The Leonard Deal was presented to the company as a completed arrangement and executed by Mr. Cherny despite significant objections from members of this senior management team. It did not reflect any strategy previously communicated to us, nor was it reviewed through Aspiration’s Investment Committee process. For comparison, a transaction of similar size ($29.5m) in the same period was subject to that review, as described in the federal court decision in Zero Carbon Holdings, LLC and Four Thirteen, LLC v. Aspiration Partners, Inc., No. 23-cv-05262 (LJL) (S.D.N.Y. May 1, 2024).
The team expressed concerns at the time regarding the high cost of the agreement and its lack of alignment with Aspiration’s brand and business strategy. While subsequent marketing efforts were undertaken, they were ultimately discontinued and should not be interpreted as support for the deal itself.
In our judgment, the Leonard deal was not in the company’s best interest.
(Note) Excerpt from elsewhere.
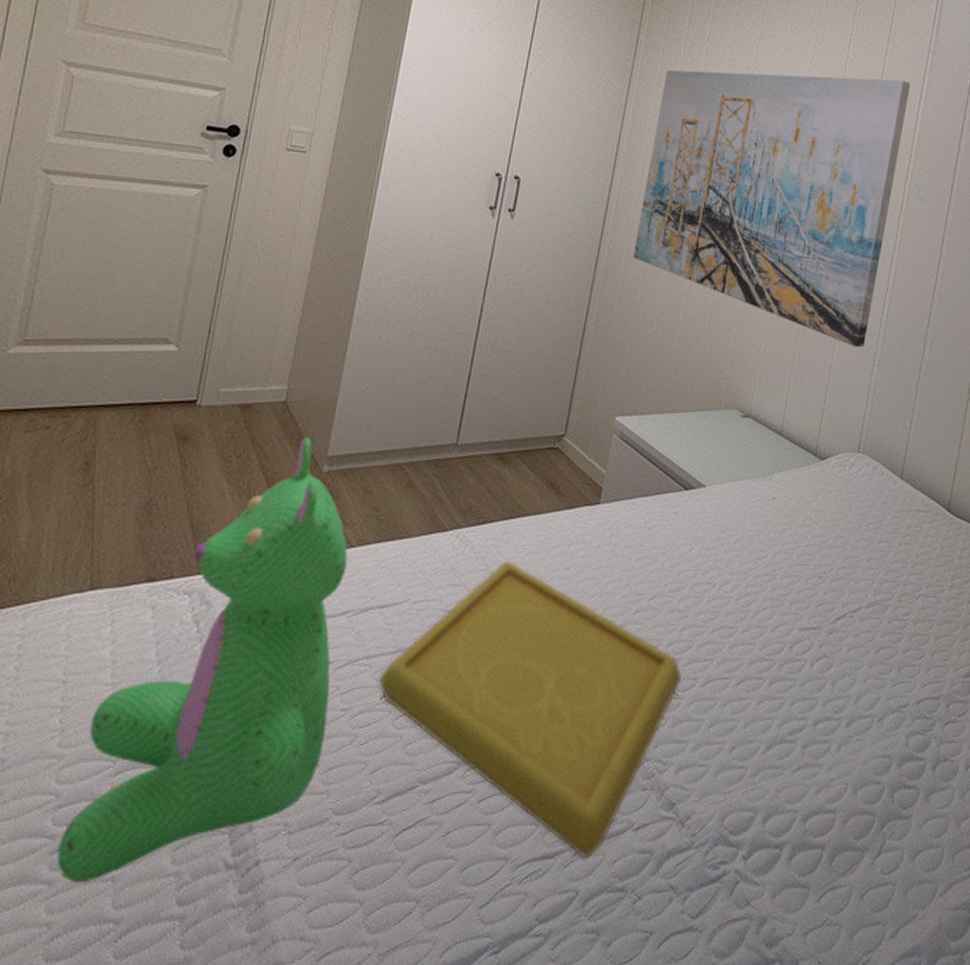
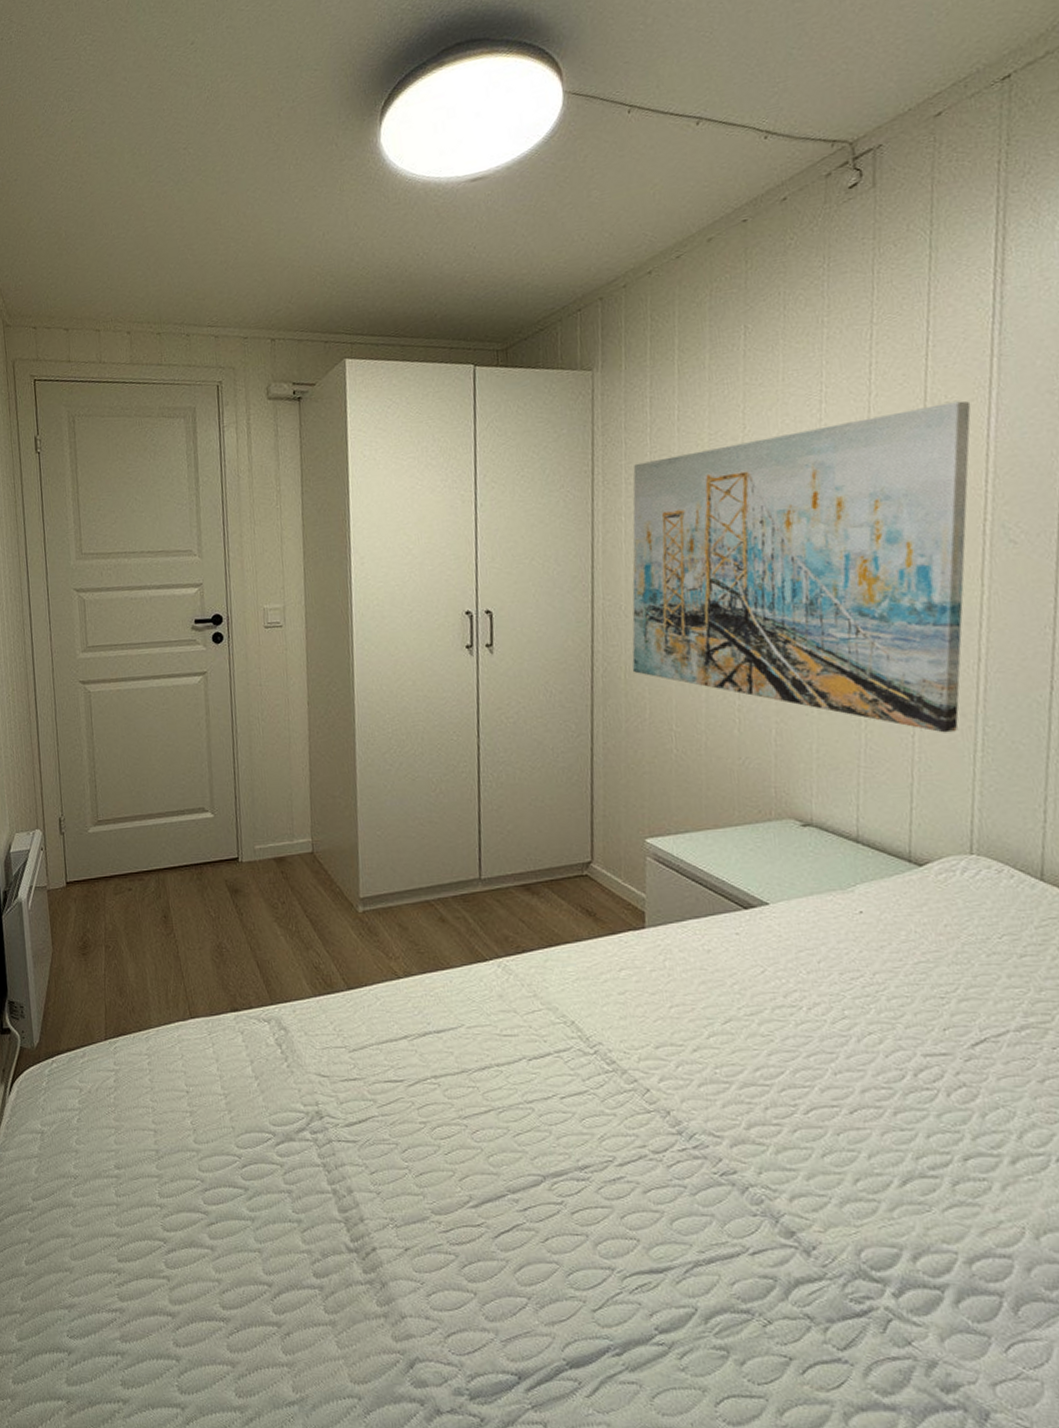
teddy bear: present [56,437,348,884] -> none [212,883,411,1252]
serving tray: present [377,560,683,860] -> none [449,987,780,1279]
It was strategically difficult to justify then, and it remains so today.
Rojeh Avanesian
Former Chief Financial Officer, Aspiration
Mike Shuckerow
Former Chief Operating Officer and Chief Legal Officer, Aspiration
Eric Anderson
Former Chief Technology Officer, Aspiration
@NBAIsOK,
I guess you and I are now having a friendly debate about how fast this entire affair is concluded :–)
What you report above was all provided on record to Torre weeks ago. Torre was reading from sworn statements by these ex-Aspiration execs who all lawyered up months ago. (Shuckerow spoke live and “anonymously” behind a synthesized voice, but everyone knew it was him.) What we’re seeing now is an orchestrated release of information that’s been planned for a long time. Torre and his employer wouldn’t take on the 6th richest guy in the world without all their ducks in a row.
Nobody knows exactly what information will be discovered by other parties along the way, but there is more coming.
Ballmer has balls of steel, but he’s not going to fight this one long.
“Investigation:
The league
has hired the New York-based law firm Wachtell, Lipton, Rosen & Katz to conduct a comprehensive investigation into the matter.
Commissioner’s Stance:
NBA Commissioner Adam Silver emphasized that the league needs to prove wrongdoing with the “totality of the evidence” and is not acting on mere appearances. “
Nothing has been proven yet. Why the rush to judge the Clippers. I’d say the basketball gods have already judged them. We all just wait till the NBA investigation is over. And forget the self serving Torre .
What’s the point in having this incredibly complex CBA if you can just engineer $48M in no strings attached payments to your star player? This was so obviously an attempt to circumvent the CBA. It screws every team that was complying with the terms of the CBA. This is what cheating looks like in the NBA. No PEDs just $$$$$$$.